→ **TREŚĆ ZADANIA**
Przepisz słowo w słowo wszystkie poniższe wpisy, niczego nie zmieniając.

→ **PODANE DANE**

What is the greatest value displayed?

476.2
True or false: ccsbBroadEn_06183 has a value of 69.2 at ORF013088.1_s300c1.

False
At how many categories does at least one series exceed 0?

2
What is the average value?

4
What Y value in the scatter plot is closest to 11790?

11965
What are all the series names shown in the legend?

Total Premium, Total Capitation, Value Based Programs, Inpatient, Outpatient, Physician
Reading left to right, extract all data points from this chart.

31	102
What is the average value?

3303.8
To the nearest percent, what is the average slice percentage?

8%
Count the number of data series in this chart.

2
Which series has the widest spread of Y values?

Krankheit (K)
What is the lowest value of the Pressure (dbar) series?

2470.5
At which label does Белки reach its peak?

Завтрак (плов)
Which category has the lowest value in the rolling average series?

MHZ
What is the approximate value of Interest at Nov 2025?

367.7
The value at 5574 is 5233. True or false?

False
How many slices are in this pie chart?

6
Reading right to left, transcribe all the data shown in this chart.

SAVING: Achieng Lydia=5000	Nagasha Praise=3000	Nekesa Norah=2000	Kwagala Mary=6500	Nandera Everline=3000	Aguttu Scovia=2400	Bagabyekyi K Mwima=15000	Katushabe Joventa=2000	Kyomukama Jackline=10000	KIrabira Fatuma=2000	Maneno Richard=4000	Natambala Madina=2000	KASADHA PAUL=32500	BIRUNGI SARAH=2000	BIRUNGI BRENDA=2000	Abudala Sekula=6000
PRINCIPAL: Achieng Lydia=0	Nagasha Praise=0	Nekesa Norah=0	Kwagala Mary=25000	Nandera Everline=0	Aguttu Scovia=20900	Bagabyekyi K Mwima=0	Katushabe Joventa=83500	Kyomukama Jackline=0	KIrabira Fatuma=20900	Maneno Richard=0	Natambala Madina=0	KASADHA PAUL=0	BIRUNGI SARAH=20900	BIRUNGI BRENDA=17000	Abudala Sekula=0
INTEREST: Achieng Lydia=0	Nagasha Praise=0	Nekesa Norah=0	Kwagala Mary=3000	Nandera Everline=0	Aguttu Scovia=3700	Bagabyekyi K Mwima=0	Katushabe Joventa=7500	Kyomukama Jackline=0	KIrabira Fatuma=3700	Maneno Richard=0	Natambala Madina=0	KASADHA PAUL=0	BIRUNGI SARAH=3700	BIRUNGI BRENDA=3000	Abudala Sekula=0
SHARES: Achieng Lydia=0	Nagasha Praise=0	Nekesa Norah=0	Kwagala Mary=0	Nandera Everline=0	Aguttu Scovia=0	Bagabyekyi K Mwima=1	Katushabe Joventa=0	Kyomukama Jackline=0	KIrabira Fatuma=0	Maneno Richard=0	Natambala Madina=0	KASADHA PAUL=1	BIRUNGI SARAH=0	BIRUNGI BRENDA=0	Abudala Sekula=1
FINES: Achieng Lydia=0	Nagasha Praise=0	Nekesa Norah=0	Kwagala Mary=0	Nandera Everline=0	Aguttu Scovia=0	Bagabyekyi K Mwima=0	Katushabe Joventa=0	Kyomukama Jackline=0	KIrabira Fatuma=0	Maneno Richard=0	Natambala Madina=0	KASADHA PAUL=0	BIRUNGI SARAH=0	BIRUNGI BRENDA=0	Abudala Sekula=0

→ **ROZWIĄZANIE**
What is the greatest value displayed?

476.2
True or false: ccsbBroadEn_06183 has a value of 69.2 at ORF013088.1_s300c1.

False
At how many categories does at least one series exceed 0?

2
What is the average value?

4
What Y value in the scatter plot is closest to 11790?

11965
What are all the series names shown in the legend?

Total Premium, Total Capitation, Value Based Programs, Inpatient, Outpatient, Physician
Reading left to right, extract all data points from this chart.

31	102
What is the average value?

3303.8
To the nearest percent, what is the average slice percentage?

8%
Count the number of data series in this chart.

2
Which series has the widest spread of Y values?

Krankheit (K)
What is the lowest value of the Pressure (dbar) series?

2470.5
At which label does Белки reach its peak?

Завтрак (плов)
Which category has the lowest value in the rolling average series?

MHZ
What is the approximate value of Interest at Nov 2025?

367.7
The value at 5574 is 5233. True or false?

False
How many slices are in this pie chart?

6
Reading right to left, transcribe all the data shown in this chart.

SAVING: Achieng Lydia=5000	Nagasha Praise=3000	Nekesa Norah=2000	Kwagala Mary=6500	Nandera Everline=3000	Aguttu Scovia=2400	Bagabyekyi K Mwima=15000	Katushabe Joventa=2000	Kyomukama Jackline=10000	KIrabira Fatuma=2000	Maneno Richard=4000	Natambala Madina=2000	KASADHA PAUL=32500	BIRUNGI SARAH=2000	BIRUNGI BRENDA=2000	Abudala Sekula=6000
PRINCIPAL: Achieng Lydia=0	Nagasha Praise=0	Nekesa Norah=0	Kwagala Mary=25000	Nandera Everline=0	Aguttu Scovia=20900	Bagabyekyi K Mwima=0	Katushabe Joventa=83500	Kyomukama Jackline=0	KIrabira Fatuma=20900	Maneno Richard=0	Natambala Madina=0	KASADHA PAUL=0	BIRUNGI SARAH=20900	BIRUNGI BRENDA=17000	Abudala Sekula=0
INTEREST: Achieng Lydia=0	Nagasha Praise=0	Nekesa Norah=0	Kwagala Mary=3000	Nandera Everline=0	Aguttu Scovia=3700	Bagabyekyi K Mwima=0	Katushabe Joventa=7500	Kyomukama Jackline=0	KIrabira Fatuma=3700	Maneno Richard=0	Natambala Madina=0	KASADHA PAUL=0	BIRUNGI SARAH=3700	BIRUNGI BRENDA=3000	Abudala Sekula=0
SHARES: Achieng Lydia=0	Nagasha Praise=0	Nekesa Norah=0	Kwagala Mary=0	Nandera Everline=0	Aguttu Scovia=0	Bagabyekyi K Mwima=1	Katushabe Joventa=0	Kyomukama Jackline=0	KIrabira Fatuma=0	Maneno Richard=0	Natambala Madina=0	KASADHA PAUL=1	BIRUNGI SARAH=0	BIRUNGI BRENDA=0	Abudala Sekula=1
FINES: Achieng Lydia=0	Nagasha Praise=0	Nekesa Norah=0	Kwagala Mary=0	Nandera Everline=0	Aguttu Scovia=0	Bagabyekyi K Mwima=0	Katushabe Joventa=0	Kyomukama Jackline=0	KIrabira Fatuma=0	Maneno Richard=0	Natambala Madina=0	KASADHA PAUL=0	BIRUNGI SARAH=0	BIRUNGI BRENDA=0	Abudala Sekula=0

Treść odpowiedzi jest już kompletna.